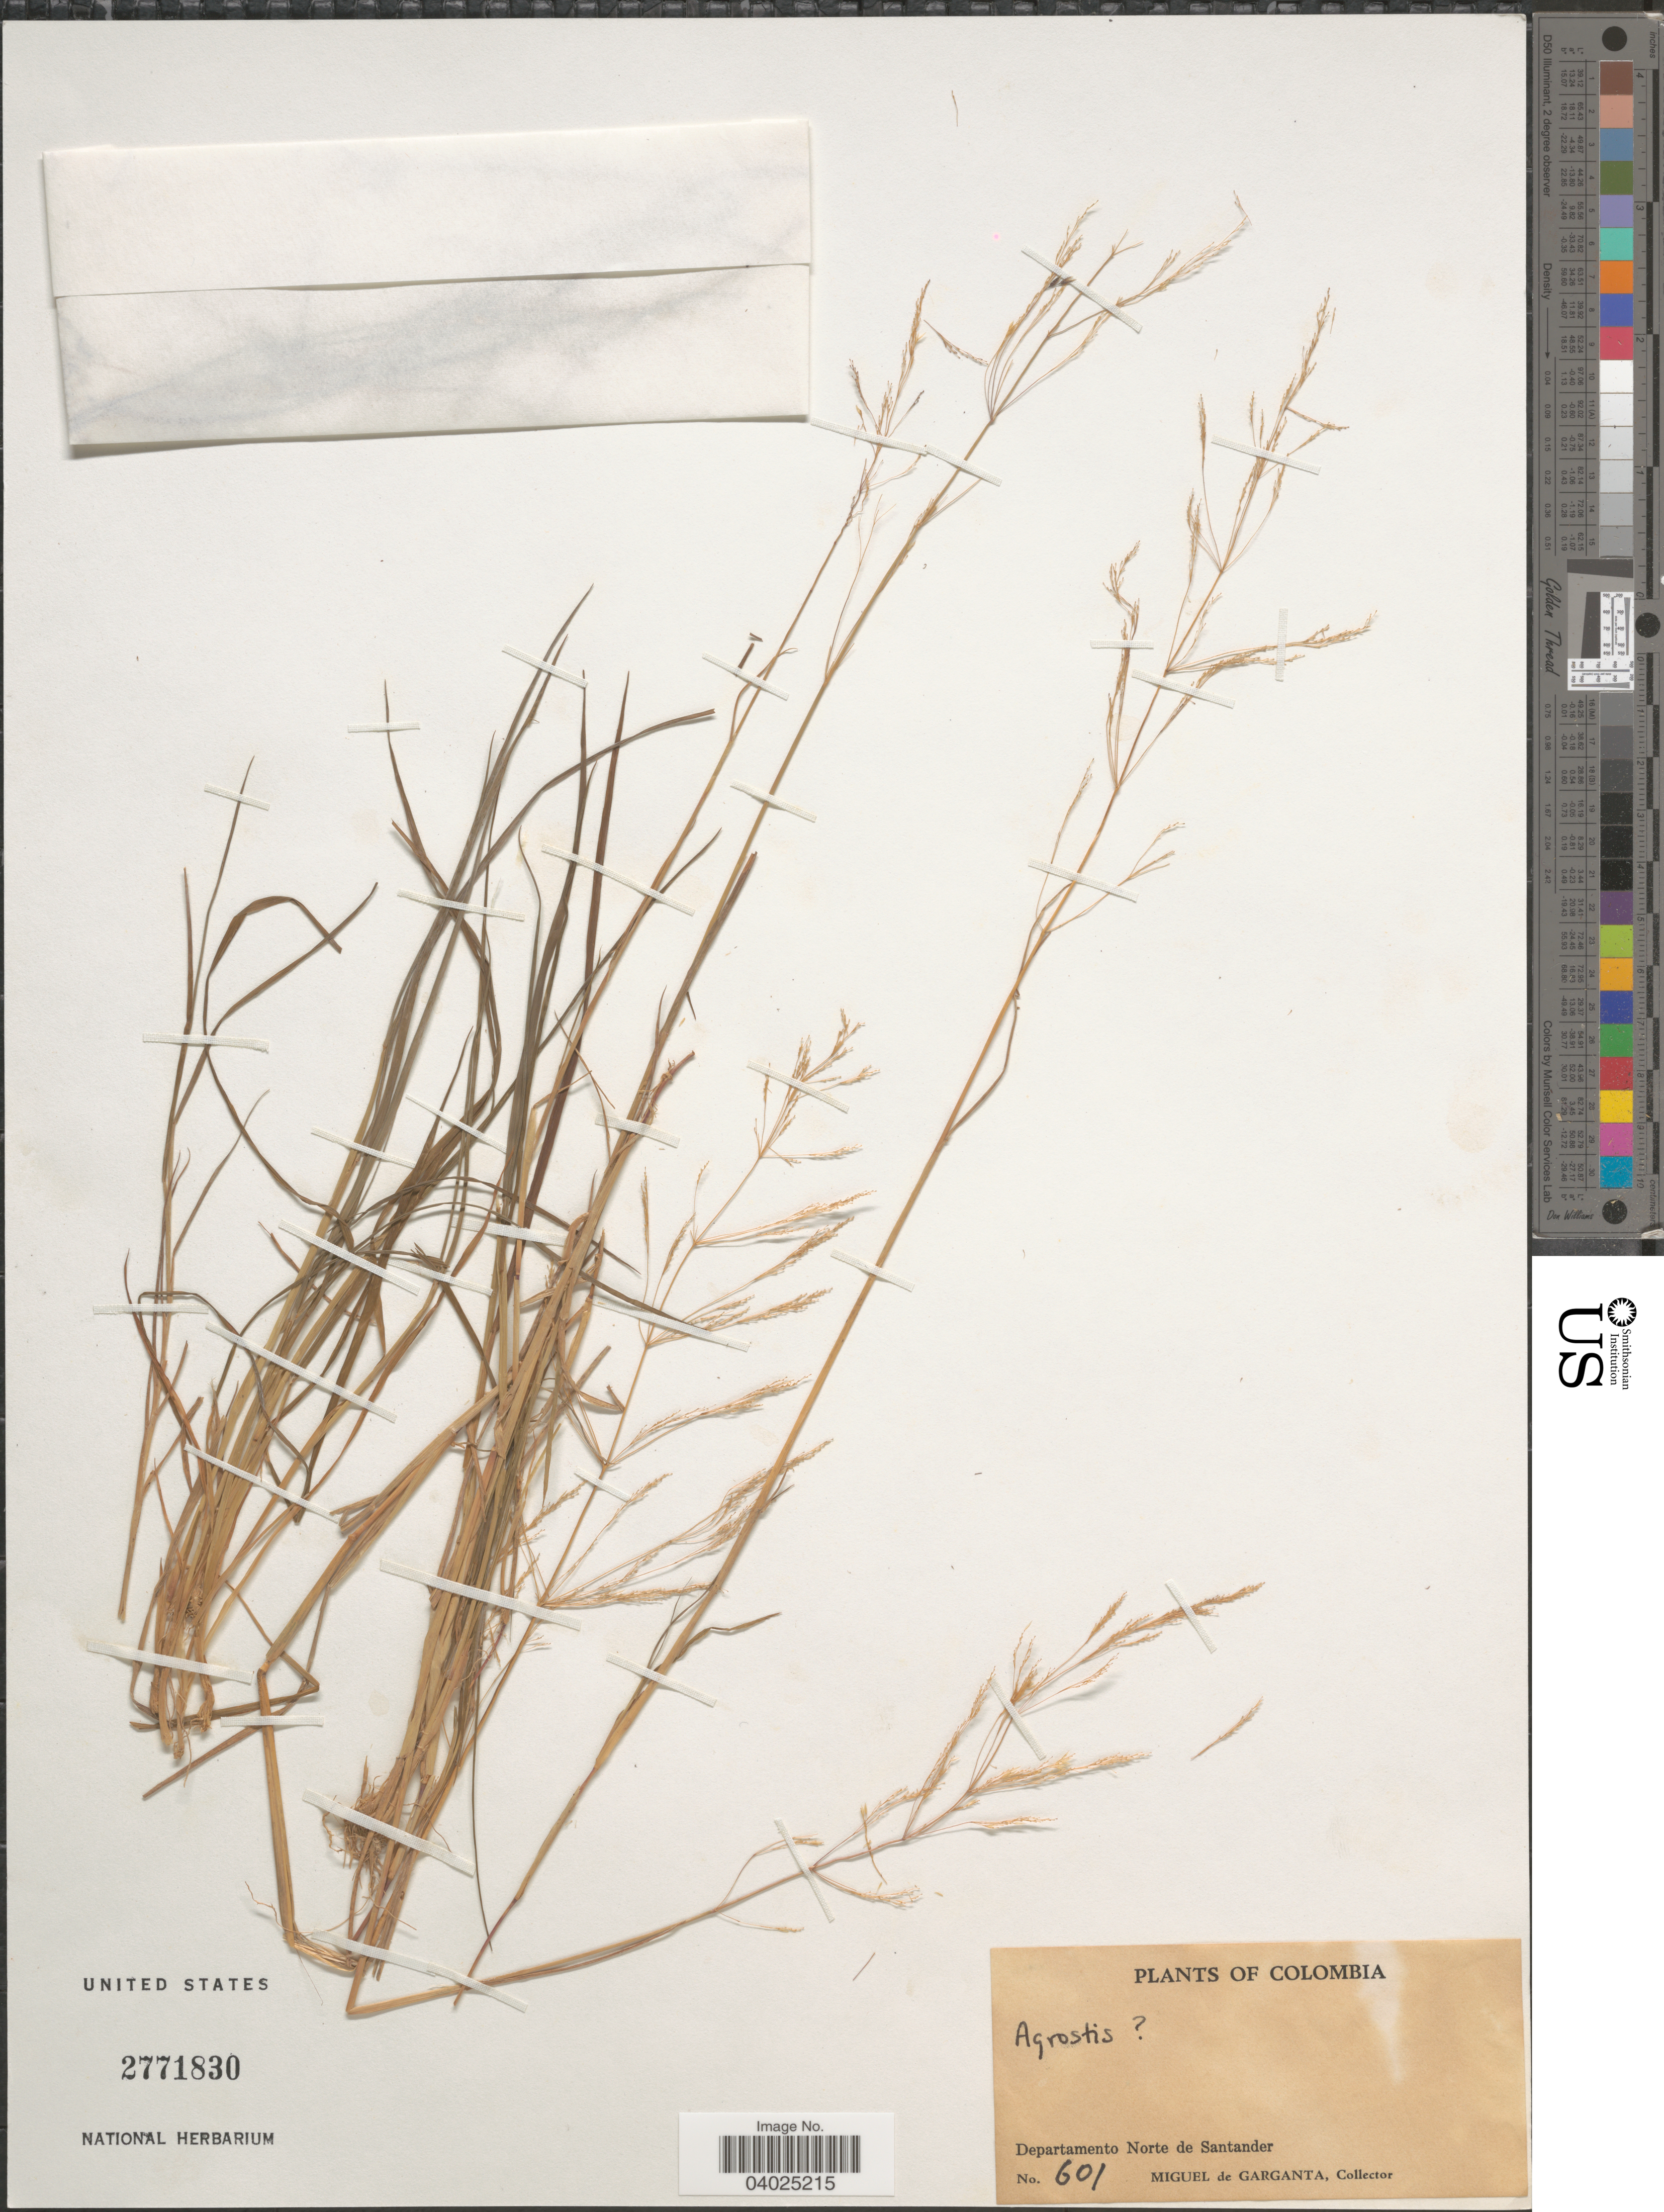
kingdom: Plantae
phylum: Tracheophyta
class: Liliopsida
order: Poales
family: Poaceae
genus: Agrostis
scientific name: Agrostis sp.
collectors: M. Garganta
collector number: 601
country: Colombia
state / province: Norte de Santander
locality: Departamento Norte de Santander.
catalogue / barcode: US 2771830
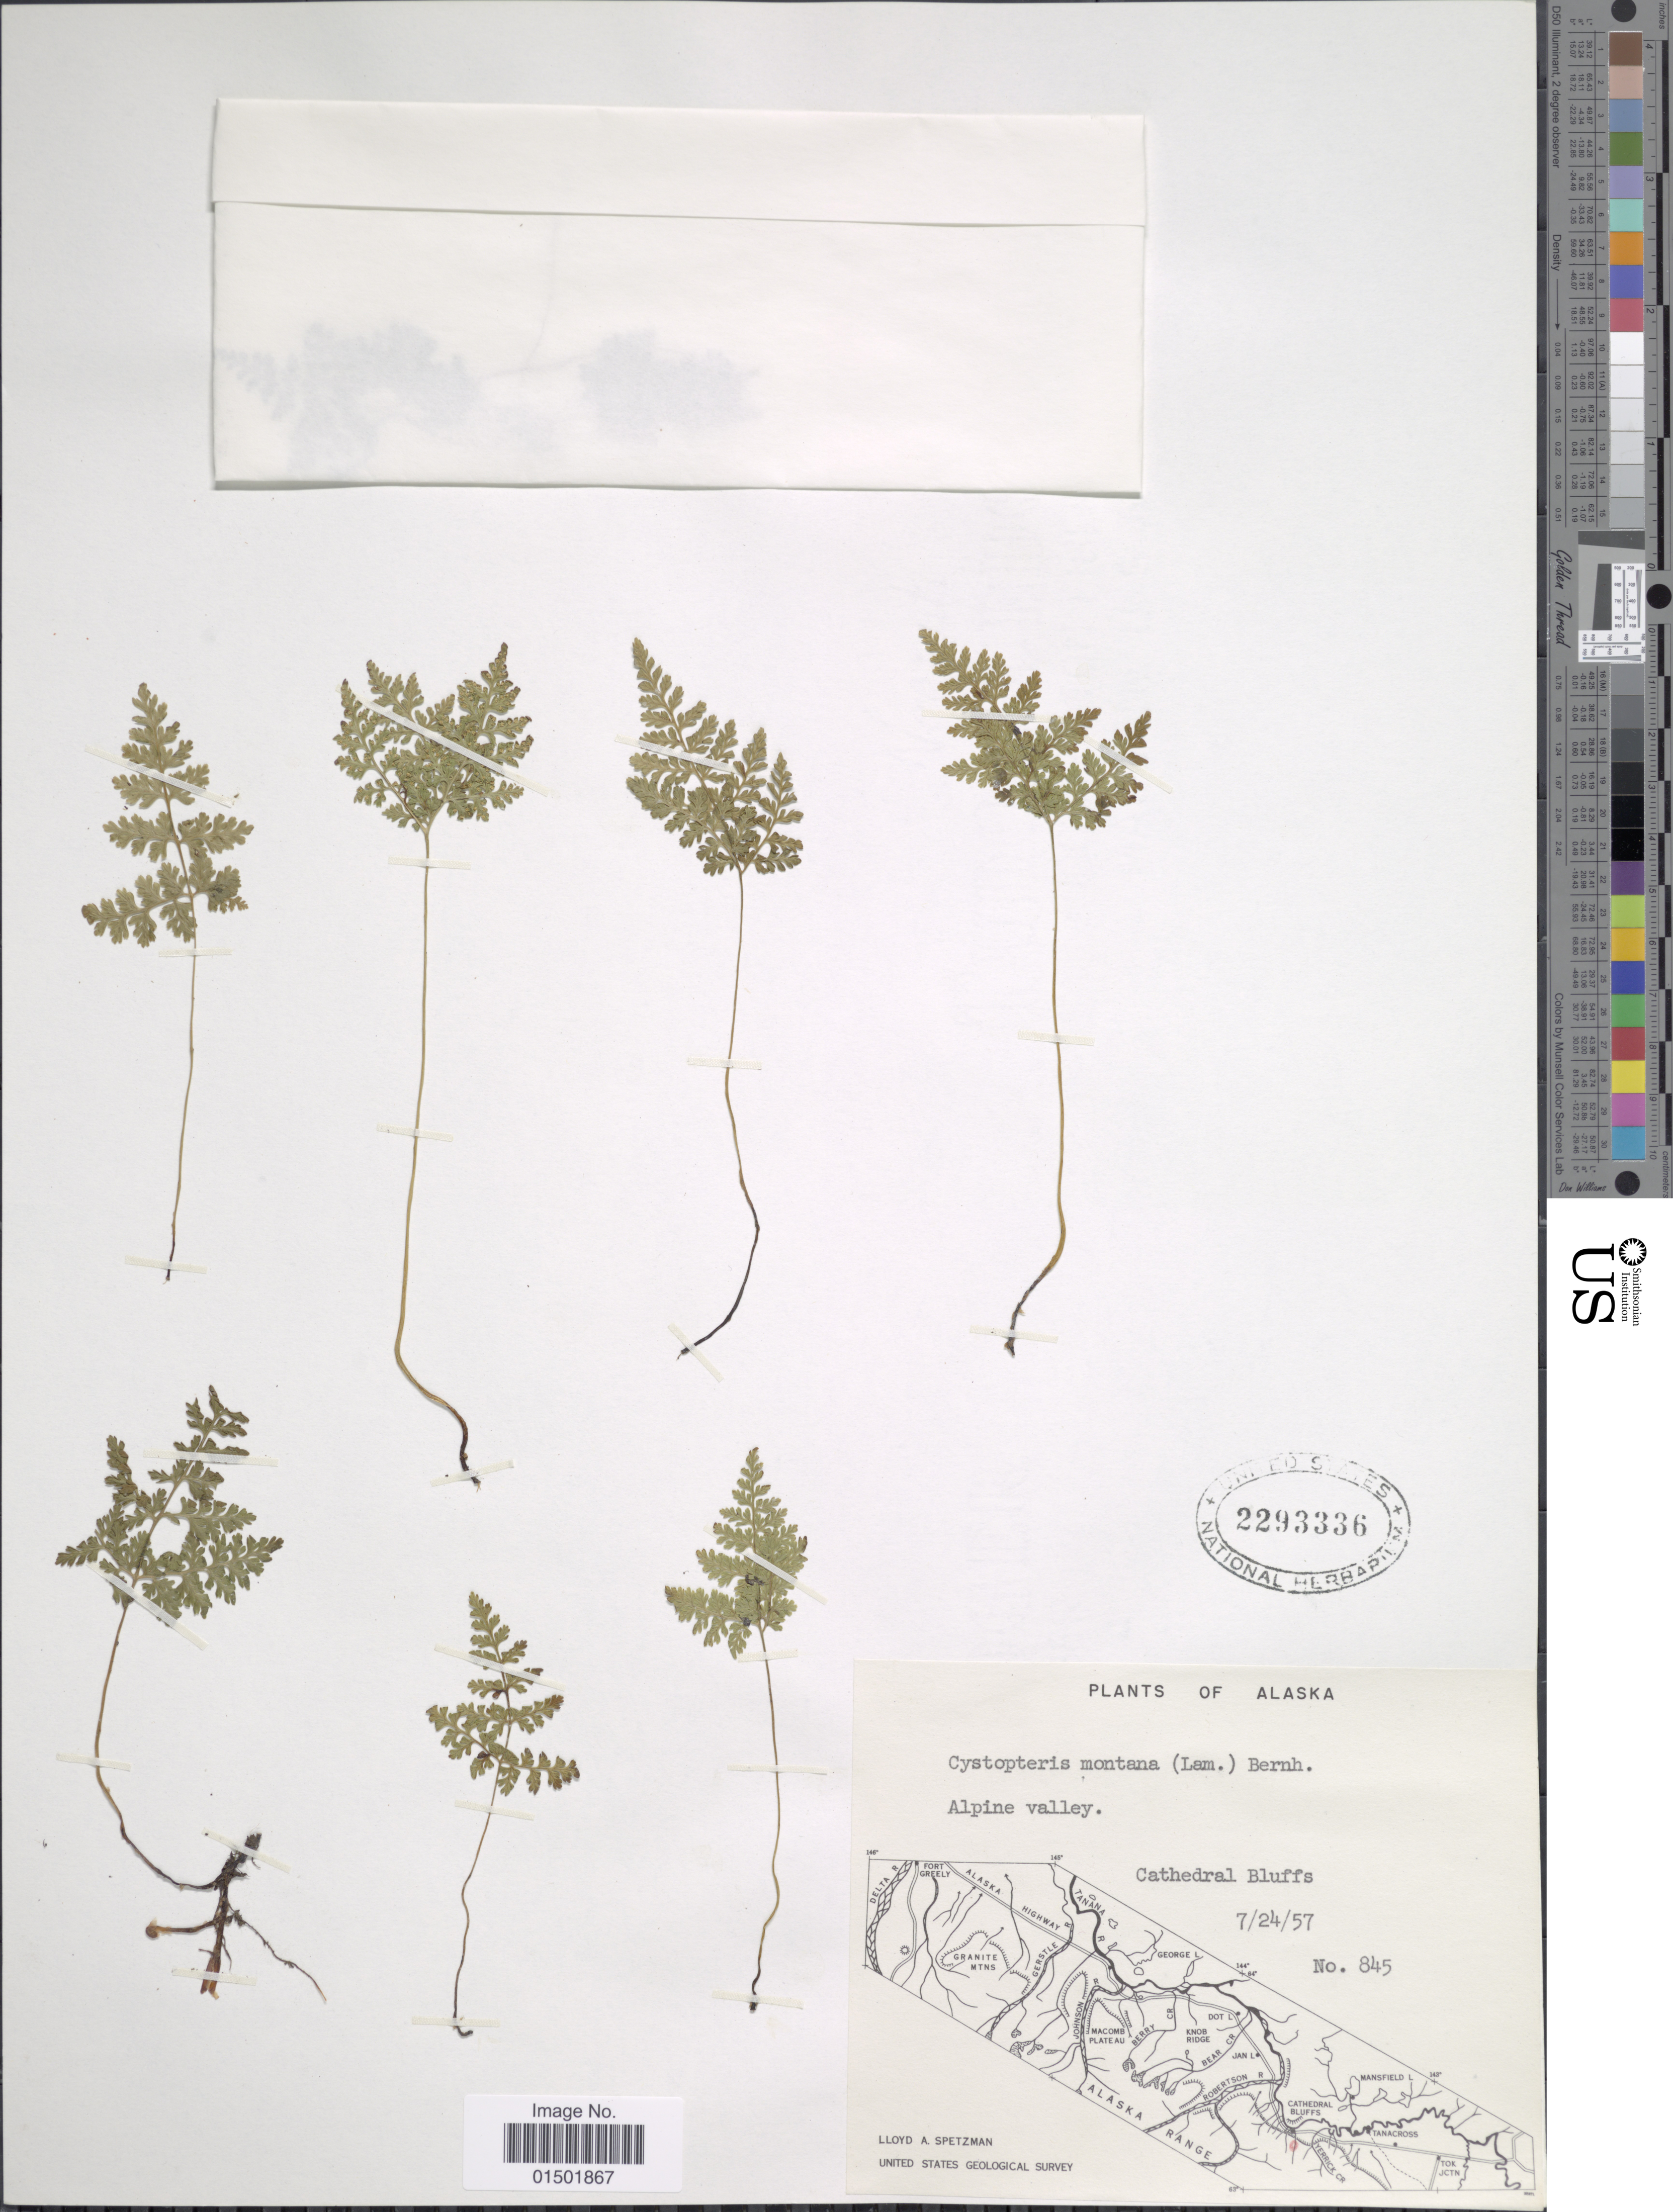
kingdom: Plantae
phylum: Tracheophyta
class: Polypodiopsida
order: Polypodiales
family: Cystopteridaceae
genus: Cystopteris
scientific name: Cystopteris montana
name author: (Lam.) Desv.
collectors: L. Spetzman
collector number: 845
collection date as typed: Transcribed d/m/y: 24/7/57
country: United States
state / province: Alaska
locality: Alpine Valley. Cathedral Bluffs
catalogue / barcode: US 2293336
━━━━━━━━
Could you convert all of the data above into a numbered list, one line per item, skipping any blank lines and leaving out the pictures?

1. kingdom: Plantae
2. phylum: Tracheophyta
3. class: Liliopsida
4. order: Poales
5. family: Poaceae
6. genus: Agrostis
7. scientific name: Agrostis sp.
8. collectors: M. Garganta
9. collector number: 601
10. country: Colombia
11. state / province: Norte de Santander
12. locality: Departamento Norte de Santander.
13. catalogue / barcode: US 2771830
14. kingdom: Plantae
15. phylum: Tracheophyta
16. class: Polypodiopsida
17. order: Polypodiales
18. family: Cystopteridaceae
19. genus: Cystopteris
20. scientific name: Cystopteris montana
21. name author: (Lam.) Desv.
22. collectors: L. Spetzman
23. collector number: 845
24. collection date as typed: Transcribed d/m/y: 24/7/57
25. country: United States
26. state / province: Alaska
27. locality: Alpine Valley. Cathedral Bluffs
28. catalogue / barcode: US 2293336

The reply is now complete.